_Assignment:_ Copy every line from the records below that holds the word "using".

··· Data for analysis ···

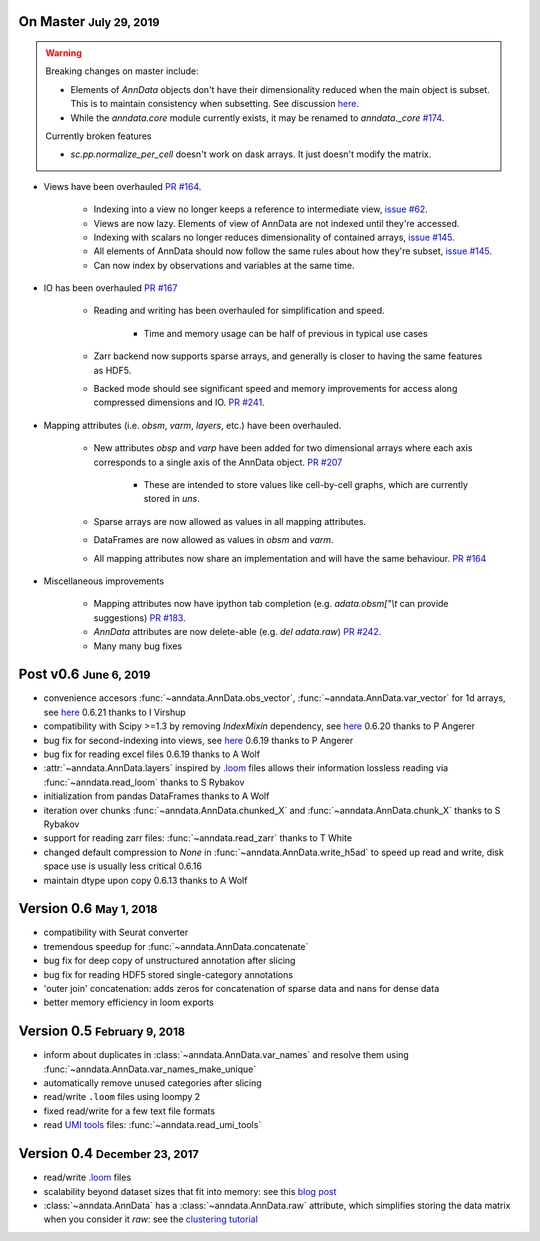 .. role:: small
.. role:: smaller
.. role:: noteversion


On Master :small:`July 29, 2019`
--------------------------------

.. warning::

    Breaking changes on master include: 

    - Elements of `AnnData` objects don't have their dimensionality reduced when the main object is subset. This is to maintain consistency when subsetting. See discussion `here <https://github.com/theislab/anndata/issues/145>`__.
    - While the `anndata.core` module currently exists, it may be renamed to `anndata._core` `#174 <https://github.com/theislab/anndata/issues/174>`__.

    Currently broken features

    - `sc.pp.normalize_per_cell` doesn't work on dask arrays. It just doesn't modify the matrix.


- Views have been overhauled  `PR #164 <https://github.com/theislab/anndata/pull/164>`__.

   - Indexing into a view no longer keeps a reference to intermediate view, `issue #62 <https://github.com/theislab/anndata/issues/62>`__.
   - Views are now lazy. Elements of view of AnnData are not indexed until they're accessed.
   - Indexing with scalars no longer reduces dimensionality of contained arrays, `issue #145 <https://github.com/theislab/anndata/issues/145>`__.
   - All elements of AnnData should now follow the same rules about how they're subset, `issue #145 <https://github.com/theislab/anndata/issues/145>`__.
   - Can now index by observations and variables at the same time.


- IO has been overhauled `PR #167 <https://github.com/theislab/anndata/pull/167>`_

    - Reading and writing has been overhauled for simplification and speed.

        - Time and memory usage can be half of previous in typical use cases
    - Zarr backend now supports sparse arrays, and generally is closer to having the same features as HDF5.
    - Backed mode should see significant speed and memory improvements for access along compressed dimensions and IO. `PR #241 <https://github.com/theislab/anndata/pull/241>`_.


- Mapping attributes (i.e. `obsm`, `varm`, `layers`, etc.) have been overhauled.

    - New attributes `obsp` and `varp` have been added for two dimensional arrays where each axis corresponds to a single axis of the AnnData object. `PR #207 <https://github.com/theislab/anndata/pull/207>`_

        - These are intended to store values like cell-by-cell graphs, which are currently stored in `uns`.
    - Sparse arrays are now allowed as values in all mapping attributes.
    - DataFrames are now allowed as values in `obsm` and `varm`.
    - All mapping attributes now share an implementation and will have the same behaviour. `PR #164 <https://github.com/theislab/anndata/pull/164>`_


- Miscellaneous improvements

    - Mapping attributes now have ipython tab completion (e.g. `adata.obsm["\\t` can provide suggestions) `PR #183 <https://github.com/theislab/anndata/pull/183>`_.
    - `AnnData` attributes are now delete-able (e.g. `del adata.raw`) `PR #242 <https://github.com/theislab/anndata/pull/242>`_.
    - Many many bug fixes


Post v0.6 :small:`June 6, 2019`
---------------------------------

- convenience accesors :func:`~anndata.AnnData.obs_vector`, :func:`~anndata.AnnData.var_vector` for 1d arrays, see `here <https://github.com/theislab/anndata/pull/144>`__ :noteversion:`0.6.21` :smaller:`thanks to I Virshup`
- compatibility with Scipy >=1.3 by removing `IndexMixin` dependency, see `here <https://github.com/theislab/anndata/commit/6fb083477bc0b1f3eeccc62e10e4b477ae532346>`__ :noteversion:`0.6.20` :smaller:`thanks to P Angerer`
- bug fix for second-indexing into views, see `here <https://github.com/theislab/anndata/issues/126>`__ :noteversion:`0.6.19` :smaller:`thanks to P Angerer`
- bug fix for reading excel files :noteversion:`0.6.19` :smaller:`thanks to A Wolf`
- :attr:`~anndata.AnnData.layers` inspired by `.loom <http://loompy.org>`__ files allows their information lossless reading via :func:`~anndata.read_loom` :smaller:`thanks to S Rybakov`
- initialization from pandas DataFrames :smaller:`thanks to A Wolf`
- iteration over chunks :func:`~anndata.AnnData.chunked_X` and :func:`~anndata.AnnData.chunk_X` :smaller:`thanks to S Rybakov`
- support for reading zarr files: :func:`~anndata.read_zarr` :smaller:`thanks to T White`
- changed default compression to `None` in :func:`~anndata.AnnData.write_h5ad` to speed up read and write, disk space use is usually less critical :noteversion:`0.6.16`
- maintain dtype upon copy :noteversion:`0.6.13` :smaller:`thanks to A Wolf`


Version 0.6 :small:`May 1, 2018`
--------------------------------

- compatibility with Seurat converter
- tremendous speedup for :func:`~anndata.AnnData.concatenate`
- bug fix for deep copy of unstructured annotation after slicing
- bug fix for reading HDF5 stored single-category annotations
- 'outer join' concatenation: adds zeros for concatenation of sparse data and nans for dense data
- better memory efficiency in loom exports


Version 0.5 :small:`February 9, 2018`
-------------------------------------

- inform about duplicates in :class:`~anndata.AnnData.var_names` and resolve them using :func:`~anndata.AnnData.var_names_make_unique`
- automatically remove unused categories after slicing
- read/write ``.loom`` files using loompy 2
- fixed read/write for a few text file formats
- read `UMI tools <https://github.com/CGATOxford/UMI-tools>`__ files: :func:`~anndata.read_umi_tools`


Version 0.4 :small:`December 23, 2017`
--------------------------------------

- read/write `.loom <http://loompy.org>`__ files
- scalability beyond dataset sizes that fit into memory: see this `blog post <http://falexwolf.de/blog/171223_AnnData_indexing_views_HDF5-backing/>`__
- :class:`~anndata.AnnData` has a :class:`~anndata.AnnData.raw` attribute, which simplifies storing the data matrix when you consider it *raw*: see the `clustering tutorial <https://github.com/theislab/scanpy_usage/tree/master/170505_seurat>`__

···

_Solution:_
- inform about duplicates in :class:`~anndata.AnnData.var_names` and resolve them using :func:`~anndata.AnnData.var_names_make_unique`
- read/write ``.loom`` files using loompy 2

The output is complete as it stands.